Lumbee River EMC, which serves 21,826 customers in the county, was monitoring the storm’s progress Monday.
“LREMC has been monitoring Isaias and making preparations for the storm’s potential effect on our service area and we encourage you to prepare too! This storm is expected to bring heavy winds, rain, and the potential for power outages,” an online statement read in part Monday.
Outages can be reported by texting OUTAGE to 1-800-683-5571.
Duke Energy was making preparations Monday to serve its 24,384 customers across the county.

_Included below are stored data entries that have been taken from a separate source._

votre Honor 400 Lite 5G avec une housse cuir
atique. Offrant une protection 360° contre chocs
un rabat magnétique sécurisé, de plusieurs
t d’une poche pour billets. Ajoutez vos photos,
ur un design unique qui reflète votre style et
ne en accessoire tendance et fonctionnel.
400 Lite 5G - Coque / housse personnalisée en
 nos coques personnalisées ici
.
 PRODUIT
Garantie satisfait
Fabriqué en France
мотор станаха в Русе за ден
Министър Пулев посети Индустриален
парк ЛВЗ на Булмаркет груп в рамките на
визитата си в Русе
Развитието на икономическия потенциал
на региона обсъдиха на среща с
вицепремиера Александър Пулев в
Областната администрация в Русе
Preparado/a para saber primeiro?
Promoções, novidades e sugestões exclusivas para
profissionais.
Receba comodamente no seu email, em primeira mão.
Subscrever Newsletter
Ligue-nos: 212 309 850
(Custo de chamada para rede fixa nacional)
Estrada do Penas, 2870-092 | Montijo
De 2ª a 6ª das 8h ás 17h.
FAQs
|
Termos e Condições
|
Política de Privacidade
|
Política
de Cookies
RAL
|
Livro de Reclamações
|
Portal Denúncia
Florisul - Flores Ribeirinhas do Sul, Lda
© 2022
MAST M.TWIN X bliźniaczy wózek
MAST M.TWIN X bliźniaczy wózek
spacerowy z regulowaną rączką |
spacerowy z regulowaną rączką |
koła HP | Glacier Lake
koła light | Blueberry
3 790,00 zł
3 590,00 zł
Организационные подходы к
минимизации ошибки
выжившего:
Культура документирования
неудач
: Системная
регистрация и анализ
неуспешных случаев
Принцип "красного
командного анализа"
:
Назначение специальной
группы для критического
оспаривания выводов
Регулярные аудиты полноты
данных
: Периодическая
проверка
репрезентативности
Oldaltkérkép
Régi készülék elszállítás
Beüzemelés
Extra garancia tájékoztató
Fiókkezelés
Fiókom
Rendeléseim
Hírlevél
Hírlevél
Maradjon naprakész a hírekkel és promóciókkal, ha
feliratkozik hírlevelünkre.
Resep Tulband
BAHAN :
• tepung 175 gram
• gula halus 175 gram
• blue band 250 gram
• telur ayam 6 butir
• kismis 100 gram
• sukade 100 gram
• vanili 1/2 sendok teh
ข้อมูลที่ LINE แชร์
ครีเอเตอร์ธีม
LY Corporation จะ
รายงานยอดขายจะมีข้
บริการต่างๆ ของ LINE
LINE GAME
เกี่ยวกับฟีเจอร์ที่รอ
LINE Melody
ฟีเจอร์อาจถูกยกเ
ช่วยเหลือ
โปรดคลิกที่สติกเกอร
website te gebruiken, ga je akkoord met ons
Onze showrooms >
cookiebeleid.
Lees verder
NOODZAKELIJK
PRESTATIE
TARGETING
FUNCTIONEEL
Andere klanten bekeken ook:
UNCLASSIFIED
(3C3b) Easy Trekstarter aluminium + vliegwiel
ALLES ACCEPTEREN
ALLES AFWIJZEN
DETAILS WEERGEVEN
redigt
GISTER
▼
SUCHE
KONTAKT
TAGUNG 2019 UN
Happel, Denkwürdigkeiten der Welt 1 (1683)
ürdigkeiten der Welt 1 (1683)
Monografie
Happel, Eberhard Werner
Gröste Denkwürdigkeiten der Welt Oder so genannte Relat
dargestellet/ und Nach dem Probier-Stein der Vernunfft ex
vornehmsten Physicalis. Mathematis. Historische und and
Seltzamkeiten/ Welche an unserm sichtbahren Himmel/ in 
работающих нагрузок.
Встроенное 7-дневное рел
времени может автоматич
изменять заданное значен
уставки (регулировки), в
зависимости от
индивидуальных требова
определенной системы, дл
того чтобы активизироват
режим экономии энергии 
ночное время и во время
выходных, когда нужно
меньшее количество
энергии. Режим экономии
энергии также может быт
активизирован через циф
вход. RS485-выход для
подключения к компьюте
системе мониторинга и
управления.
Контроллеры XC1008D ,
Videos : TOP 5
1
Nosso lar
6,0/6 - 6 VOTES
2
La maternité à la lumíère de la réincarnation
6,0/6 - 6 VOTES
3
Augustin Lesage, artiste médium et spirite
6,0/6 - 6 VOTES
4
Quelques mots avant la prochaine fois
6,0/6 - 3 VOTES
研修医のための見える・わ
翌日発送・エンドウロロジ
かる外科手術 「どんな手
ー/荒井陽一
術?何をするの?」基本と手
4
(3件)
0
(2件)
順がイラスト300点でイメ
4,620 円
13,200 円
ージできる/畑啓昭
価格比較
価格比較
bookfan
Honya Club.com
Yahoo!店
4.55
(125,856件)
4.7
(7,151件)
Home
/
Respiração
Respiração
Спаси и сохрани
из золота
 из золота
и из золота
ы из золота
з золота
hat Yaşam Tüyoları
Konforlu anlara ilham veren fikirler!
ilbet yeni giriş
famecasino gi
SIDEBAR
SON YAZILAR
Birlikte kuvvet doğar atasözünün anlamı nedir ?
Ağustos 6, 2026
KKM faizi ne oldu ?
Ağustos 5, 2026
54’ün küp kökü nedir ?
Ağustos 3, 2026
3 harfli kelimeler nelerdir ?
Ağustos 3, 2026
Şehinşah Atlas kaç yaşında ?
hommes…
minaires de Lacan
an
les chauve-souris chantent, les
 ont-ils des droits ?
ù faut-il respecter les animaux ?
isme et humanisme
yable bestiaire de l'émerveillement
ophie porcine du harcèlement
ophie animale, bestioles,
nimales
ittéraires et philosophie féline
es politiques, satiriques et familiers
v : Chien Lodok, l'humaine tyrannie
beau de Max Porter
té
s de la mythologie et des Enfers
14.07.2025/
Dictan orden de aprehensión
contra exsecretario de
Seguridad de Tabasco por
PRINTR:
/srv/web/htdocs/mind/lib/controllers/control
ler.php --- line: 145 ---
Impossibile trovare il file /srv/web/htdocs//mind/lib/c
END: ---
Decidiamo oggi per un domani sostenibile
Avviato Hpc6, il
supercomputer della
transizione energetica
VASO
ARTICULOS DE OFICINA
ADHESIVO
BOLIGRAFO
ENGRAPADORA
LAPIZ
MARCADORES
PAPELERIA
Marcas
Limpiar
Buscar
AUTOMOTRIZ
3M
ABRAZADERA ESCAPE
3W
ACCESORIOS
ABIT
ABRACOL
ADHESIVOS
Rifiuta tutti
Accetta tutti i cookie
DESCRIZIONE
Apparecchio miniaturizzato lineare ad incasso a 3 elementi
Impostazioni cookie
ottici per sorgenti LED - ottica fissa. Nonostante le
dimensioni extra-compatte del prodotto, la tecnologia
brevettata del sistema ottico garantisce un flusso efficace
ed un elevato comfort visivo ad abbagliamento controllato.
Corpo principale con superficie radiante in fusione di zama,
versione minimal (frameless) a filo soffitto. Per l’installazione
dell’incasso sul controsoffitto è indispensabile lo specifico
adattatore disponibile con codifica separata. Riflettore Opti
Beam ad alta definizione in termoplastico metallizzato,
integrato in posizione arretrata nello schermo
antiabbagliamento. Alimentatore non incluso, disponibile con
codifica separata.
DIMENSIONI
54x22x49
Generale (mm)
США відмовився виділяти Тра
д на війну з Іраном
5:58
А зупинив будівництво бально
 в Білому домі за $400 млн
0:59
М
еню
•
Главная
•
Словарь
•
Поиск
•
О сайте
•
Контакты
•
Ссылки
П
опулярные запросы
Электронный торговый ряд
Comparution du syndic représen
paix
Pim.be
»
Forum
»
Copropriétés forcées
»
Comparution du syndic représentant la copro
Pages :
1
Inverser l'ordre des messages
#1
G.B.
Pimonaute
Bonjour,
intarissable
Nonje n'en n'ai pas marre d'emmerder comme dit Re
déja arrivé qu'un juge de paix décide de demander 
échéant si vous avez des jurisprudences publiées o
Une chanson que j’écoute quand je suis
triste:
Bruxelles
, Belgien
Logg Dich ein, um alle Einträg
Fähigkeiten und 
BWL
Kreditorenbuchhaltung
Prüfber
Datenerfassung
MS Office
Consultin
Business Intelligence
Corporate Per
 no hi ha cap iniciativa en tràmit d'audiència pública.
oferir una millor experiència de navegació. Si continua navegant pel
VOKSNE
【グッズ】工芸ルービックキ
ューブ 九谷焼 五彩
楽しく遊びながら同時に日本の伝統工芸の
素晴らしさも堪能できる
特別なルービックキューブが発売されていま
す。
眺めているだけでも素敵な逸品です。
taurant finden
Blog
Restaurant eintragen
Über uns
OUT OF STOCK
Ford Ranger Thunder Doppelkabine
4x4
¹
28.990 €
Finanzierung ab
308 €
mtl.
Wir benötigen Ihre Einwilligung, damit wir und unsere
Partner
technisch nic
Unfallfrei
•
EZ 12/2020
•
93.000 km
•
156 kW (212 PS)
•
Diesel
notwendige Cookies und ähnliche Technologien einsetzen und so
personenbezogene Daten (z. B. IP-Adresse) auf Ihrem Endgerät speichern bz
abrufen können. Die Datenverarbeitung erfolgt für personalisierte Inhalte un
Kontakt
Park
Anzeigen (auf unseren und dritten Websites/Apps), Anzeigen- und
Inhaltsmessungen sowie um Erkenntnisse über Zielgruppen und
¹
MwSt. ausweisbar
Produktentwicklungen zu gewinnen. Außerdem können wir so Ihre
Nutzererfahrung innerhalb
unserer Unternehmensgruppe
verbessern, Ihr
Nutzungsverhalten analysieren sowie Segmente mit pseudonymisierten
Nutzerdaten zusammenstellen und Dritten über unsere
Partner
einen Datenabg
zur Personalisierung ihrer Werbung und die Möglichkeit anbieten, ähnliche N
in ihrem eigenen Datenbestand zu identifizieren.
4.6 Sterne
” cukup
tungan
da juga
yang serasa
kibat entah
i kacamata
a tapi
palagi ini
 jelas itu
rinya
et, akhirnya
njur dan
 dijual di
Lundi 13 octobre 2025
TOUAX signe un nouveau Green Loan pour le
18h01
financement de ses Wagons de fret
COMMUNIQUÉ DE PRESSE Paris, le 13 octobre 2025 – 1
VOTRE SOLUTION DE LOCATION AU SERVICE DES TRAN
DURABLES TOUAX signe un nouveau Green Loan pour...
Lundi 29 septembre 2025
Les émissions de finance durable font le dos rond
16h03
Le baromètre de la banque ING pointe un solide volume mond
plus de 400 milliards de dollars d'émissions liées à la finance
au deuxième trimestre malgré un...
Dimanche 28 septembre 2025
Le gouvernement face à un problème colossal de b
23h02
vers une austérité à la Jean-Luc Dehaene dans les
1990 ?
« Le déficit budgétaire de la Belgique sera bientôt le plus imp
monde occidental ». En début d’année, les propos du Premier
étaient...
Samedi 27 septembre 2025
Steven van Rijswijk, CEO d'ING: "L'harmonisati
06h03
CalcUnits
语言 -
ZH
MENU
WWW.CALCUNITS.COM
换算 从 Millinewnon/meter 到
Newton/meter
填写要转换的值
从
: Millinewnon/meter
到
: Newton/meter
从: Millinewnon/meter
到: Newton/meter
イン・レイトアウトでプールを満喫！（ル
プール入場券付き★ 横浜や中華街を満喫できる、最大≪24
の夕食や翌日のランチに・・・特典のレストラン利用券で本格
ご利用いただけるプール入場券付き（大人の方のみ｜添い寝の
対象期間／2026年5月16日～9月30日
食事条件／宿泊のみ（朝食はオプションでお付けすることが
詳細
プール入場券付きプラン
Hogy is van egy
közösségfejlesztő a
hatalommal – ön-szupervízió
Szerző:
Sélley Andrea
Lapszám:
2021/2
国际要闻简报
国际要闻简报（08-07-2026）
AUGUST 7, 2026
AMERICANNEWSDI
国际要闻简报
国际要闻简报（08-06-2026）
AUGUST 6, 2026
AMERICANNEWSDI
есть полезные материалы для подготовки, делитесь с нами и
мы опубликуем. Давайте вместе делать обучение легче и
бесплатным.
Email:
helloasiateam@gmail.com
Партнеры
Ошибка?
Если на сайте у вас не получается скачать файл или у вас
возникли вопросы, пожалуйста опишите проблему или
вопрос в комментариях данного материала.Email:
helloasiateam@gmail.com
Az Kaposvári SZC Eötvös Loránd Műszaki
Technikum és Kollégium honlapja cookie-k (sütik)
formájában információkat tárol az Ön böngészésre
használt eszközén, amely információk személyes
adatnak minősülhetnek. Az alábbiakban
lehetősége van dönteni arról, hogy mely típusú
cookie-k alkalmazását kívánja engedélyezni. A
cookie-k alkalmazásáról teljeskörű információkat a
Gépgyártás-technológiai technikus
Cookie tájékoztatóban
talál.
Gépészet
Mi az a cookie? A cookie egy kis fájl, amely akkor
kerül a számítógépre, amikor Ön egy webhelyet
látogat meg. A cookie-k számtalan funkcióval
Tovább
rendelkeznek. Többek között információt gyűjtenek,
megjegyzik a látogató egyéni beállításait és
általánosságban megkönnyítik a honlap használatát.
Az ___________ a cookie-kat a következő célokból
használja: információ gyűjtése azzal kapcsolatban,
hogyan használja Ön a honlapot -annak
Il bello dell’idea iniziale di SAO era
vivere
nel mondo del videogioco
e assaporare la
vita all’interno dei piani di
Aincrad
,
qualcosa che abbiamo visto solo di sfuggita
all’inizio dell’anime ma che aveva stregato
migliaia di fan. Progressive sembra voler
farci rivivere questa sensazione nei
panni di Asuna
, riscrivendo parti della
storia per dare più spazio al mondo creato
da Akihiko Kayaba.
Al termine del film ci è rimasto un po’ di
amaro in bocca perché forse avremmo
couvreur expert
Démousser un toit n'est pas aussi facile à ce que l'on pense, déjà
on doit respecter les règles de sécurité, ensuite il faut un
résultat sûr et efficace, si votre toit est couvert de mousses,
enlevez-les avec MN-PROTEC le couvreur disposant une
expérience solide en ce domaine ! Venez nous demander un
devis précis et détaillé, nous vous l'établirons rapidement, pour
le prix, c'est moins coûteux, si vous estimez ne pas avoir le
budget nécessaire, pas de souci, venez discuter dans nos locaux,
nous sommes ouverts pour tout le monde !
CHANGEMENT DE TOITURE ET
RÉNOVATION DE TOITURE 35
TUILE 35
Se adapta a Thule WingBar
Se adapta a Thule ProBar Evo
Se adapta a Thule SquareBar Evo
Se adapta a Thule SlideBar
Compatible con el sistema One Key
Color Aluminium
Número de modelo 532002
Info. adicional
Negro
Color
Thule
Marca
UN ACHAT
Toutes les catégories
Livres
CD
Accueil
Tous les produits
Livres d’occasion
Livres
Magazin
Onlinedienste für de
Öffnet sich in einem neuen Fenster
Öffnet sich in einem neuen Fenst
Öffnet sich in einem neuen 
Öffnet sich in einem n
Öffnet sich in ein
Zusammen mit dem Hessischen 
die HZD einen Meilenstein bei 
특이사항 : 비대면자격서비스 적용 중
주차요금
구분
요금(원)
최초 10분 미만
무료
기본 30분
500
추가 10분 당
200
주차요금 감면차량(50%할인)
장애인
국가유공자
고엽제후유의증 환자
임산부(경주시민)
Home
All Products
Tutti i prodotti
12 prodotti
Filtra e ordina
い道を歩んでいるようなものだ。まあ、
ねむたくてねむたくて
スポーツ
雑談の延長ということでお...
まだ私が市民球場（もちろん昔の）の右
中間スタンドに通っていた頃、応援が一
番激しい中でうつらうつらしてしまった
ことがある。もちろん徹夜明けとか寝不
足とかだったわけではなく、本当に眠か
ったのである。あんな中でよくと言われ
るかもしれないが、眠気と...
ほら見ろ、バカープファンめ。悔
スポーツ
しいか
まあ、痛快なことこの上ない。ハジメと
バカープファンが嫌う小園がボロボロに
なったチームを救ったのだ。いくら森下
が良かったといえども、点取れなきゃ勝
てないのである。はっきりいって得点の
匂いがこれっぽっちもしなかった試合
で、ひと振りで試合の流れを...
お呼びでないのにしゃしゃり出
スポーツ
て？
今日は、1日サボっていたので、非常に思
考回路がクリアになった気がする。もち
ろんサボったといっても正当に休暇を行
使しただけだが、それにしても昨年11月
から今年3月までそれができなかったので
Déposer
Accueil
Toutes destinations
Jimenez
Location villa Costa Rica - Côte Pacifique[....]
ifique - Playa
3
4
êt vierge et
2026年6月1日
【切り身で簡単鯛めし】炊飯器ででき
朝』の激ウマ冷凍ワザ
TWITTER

“Duke Energy has more than 2,200 workers prepared to respond to power outages. More than 300 Duke Energy workers traveled from the company’s Midwest service territory, and an additional 300 workers will travel from Florida tomorrow to supplement Carolina-based crews in power restoration, if needed,” Grace Rountree, a Duke Energy spokesperson, said Monday.
The company anticipates high winds and heavy rains, which might contribute to downed power lines.
“Stay away from downed power lines,” Rountree said. “You should always assume they are energized and dangerous.”
To report sagging or downed power lines, call 800-452-2777. To report power outages, call Duke Energy Carolinas at 1-800-769-3766 or Duke Energy Progress at 800-419-6356.
Robeson County Sheriff Burnis Wilkins said Monday the Sheriff’s Office is prepared to respond as needed.
“Robeson County Sheriff’s Office staff are preparing for what we hope is just a little rain and wind,” he said. “We are working closely with county Emergency Management as they monitor federal and state information being provided.”
The sheriff urged county residents to remain home and safe.
“We simply ask that no one be on the roads this evening and tonight and remain home or at a safe location,” Wilkins said Monday.